:: ASSIGNMENT ::
Would you restate every entry below word for word? Leave out the pictures.
--- RECORDS PROVIDED Enclosed Below ---
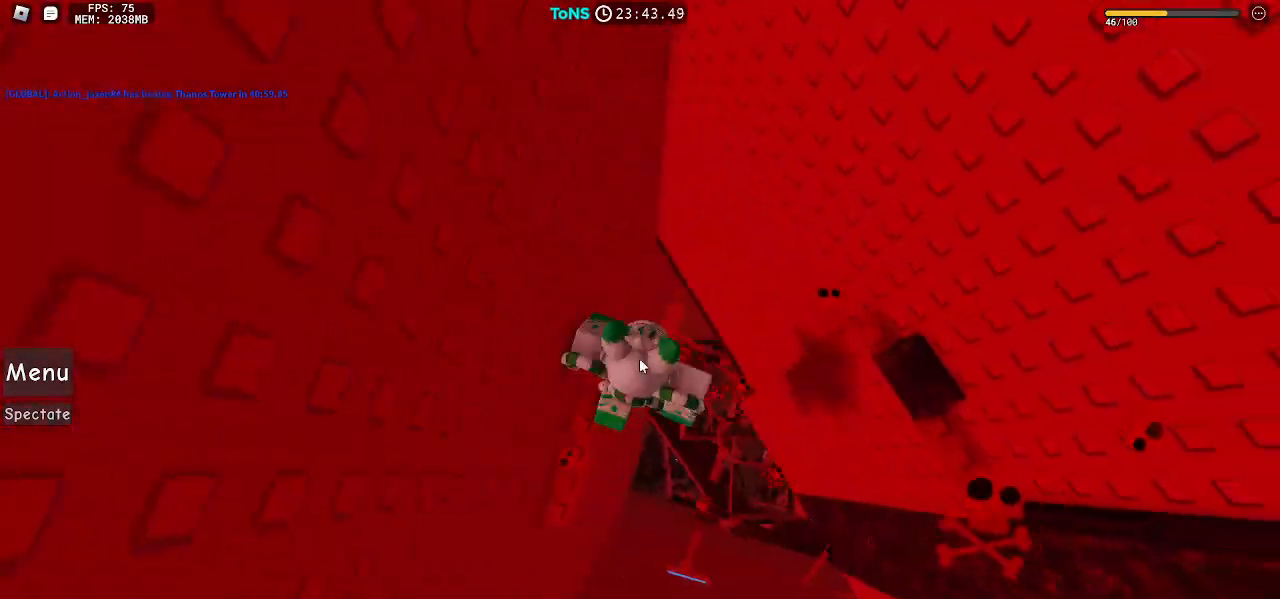
{"keys": ["d", "w"], "mouse": ["right"], "events": [[17, "space", "down"], [67, "shift", "down"], [133, "space", "up"], [150, "shift", "up"], [433, "w", "down"]]}
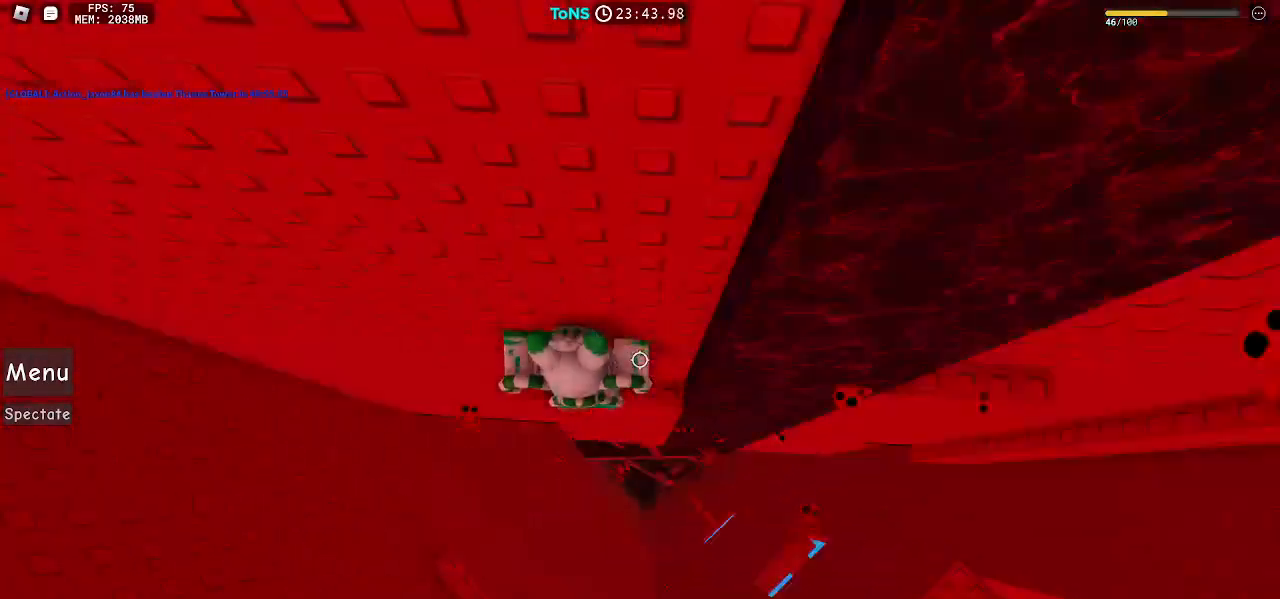
{"keys": ["d"], "mouse": ["right"], "events": [[117, "w", "up"], [250, "space", "down"], [333, "space", "up"]]}
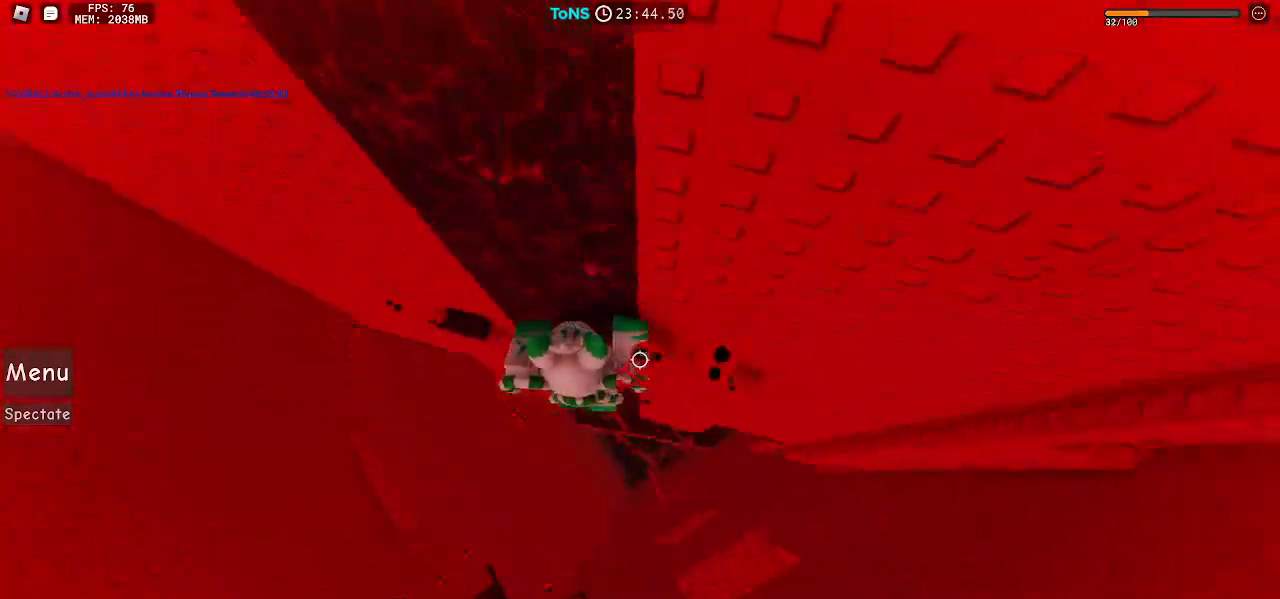
{"keys": [], "mouse": ["right"], "events": [[50, "w", "down"], [433, "d", "up"], [433, "w", "up"]]}
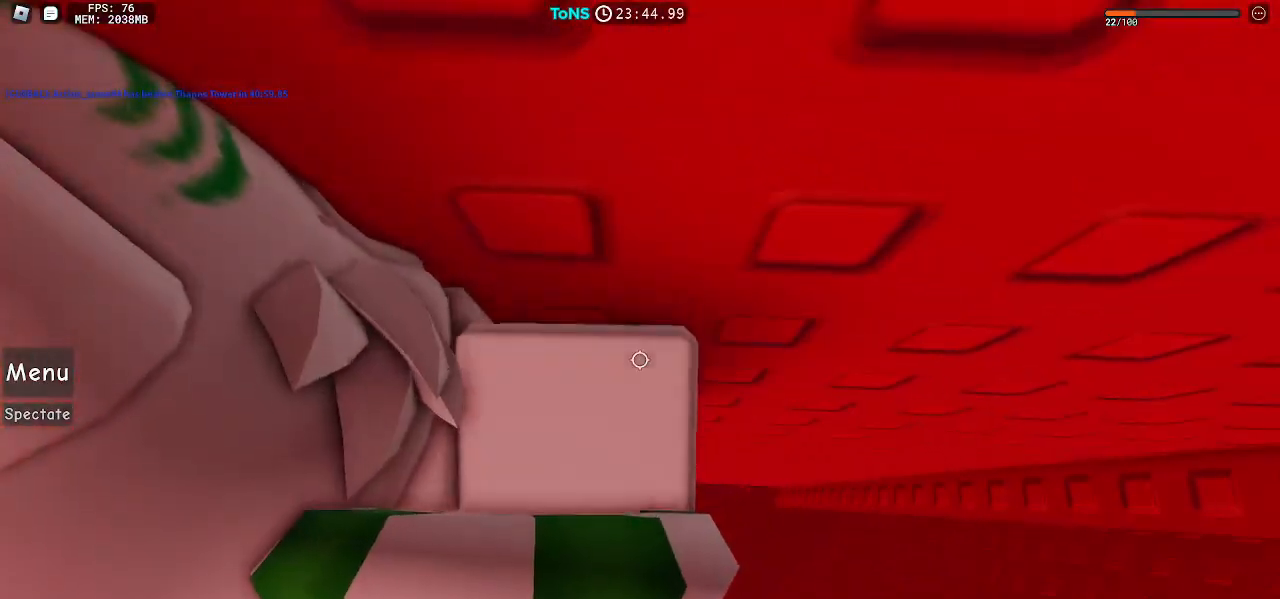
{"keys": ["w"], "mouse": ["right"], "events": [[500, "w", "down"]]}
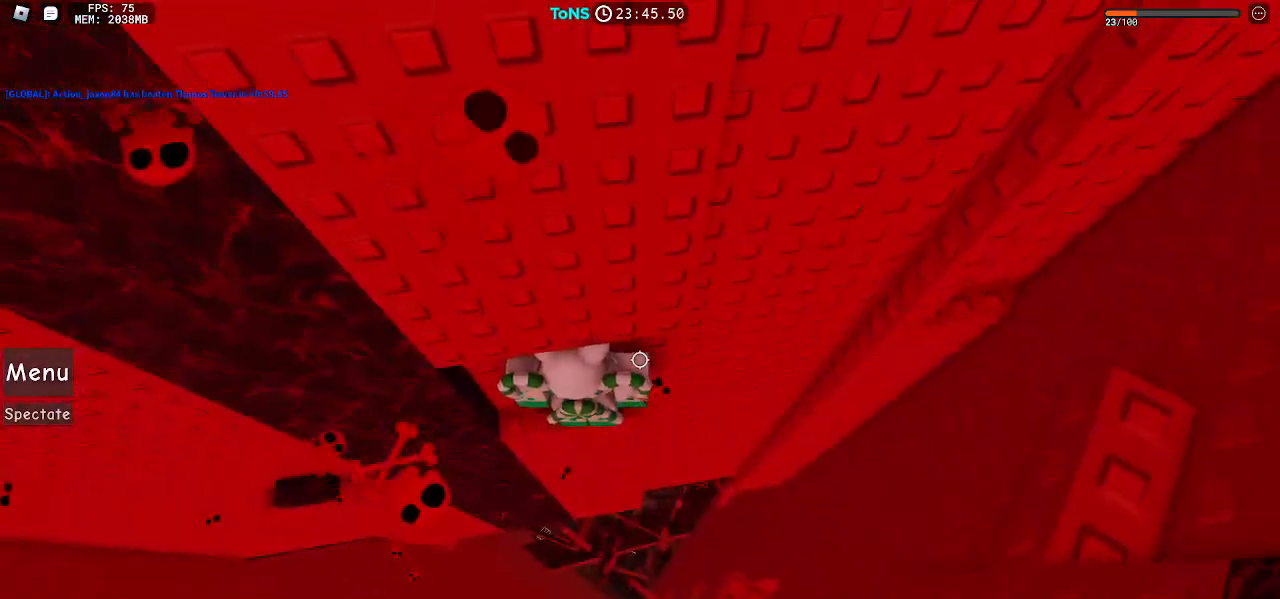
{"keys": [], "mouse": ["right"], "events": [[217, "w", "up"]]}
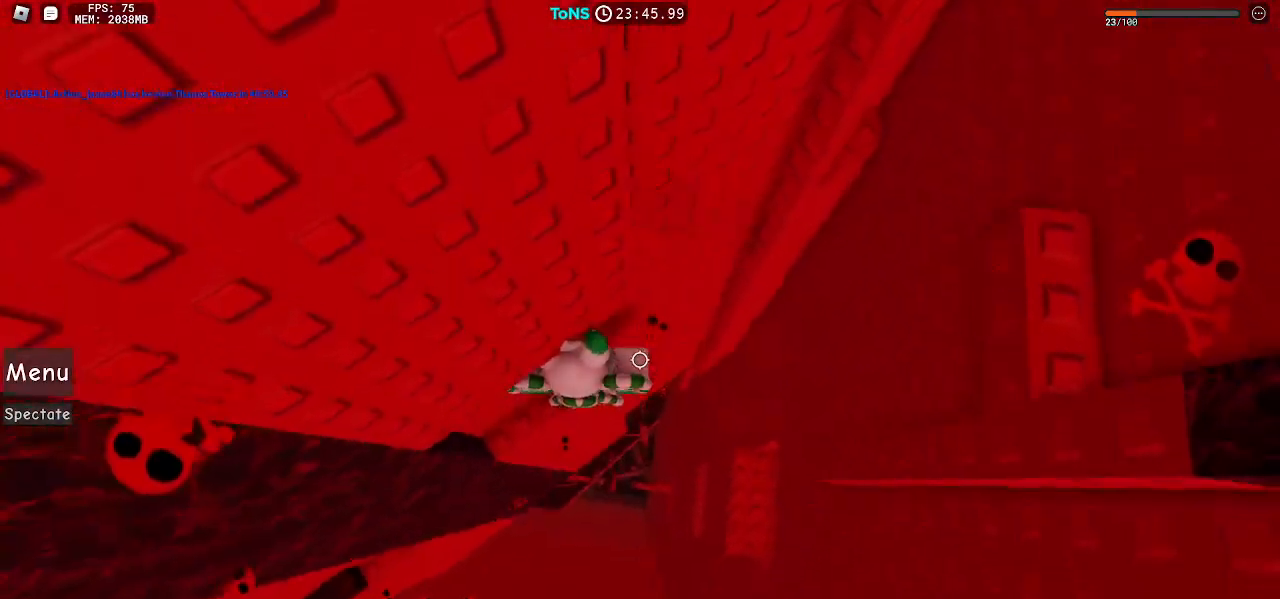
{"keys": ["d"], "mouse": ["right"], "events": [[33, "d", "down"], [200, "space", "down"], [283, "space", "up"]]}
--- End of Enclosed RECORDS PROVIDED ---
:: ANSWER SPACE ::
{"keys": ["d", "w"], "mouse": ["right"], "events": [[17, "space", "down"], [67, "shift", "down"], [133, "space", "up"], [150, "shift", "up"], [433, "w", "down"]]}
{"keys": ["d"], "mouse": ["right"], "events": [[117, "w", "up"], [250, "space", "down"], [333, "space", "up"]]}
{"keys": [], "mouse": ["right"], "events": [[50, "w", "down"], [433, "d", "up"], [433, "w", "up"]]}
{"keys": ["w"], "mouse": ["right"], "events": [[500, "w", "down"]]}
{"keys": [], "mouse": ["right"], "events": [[217, "w", "up"]]}
{"keys": ["d"], "mouse": ["right"], "events": [[33, "d", "down"], [200, "space", "down"], [283, "space", "up"]]}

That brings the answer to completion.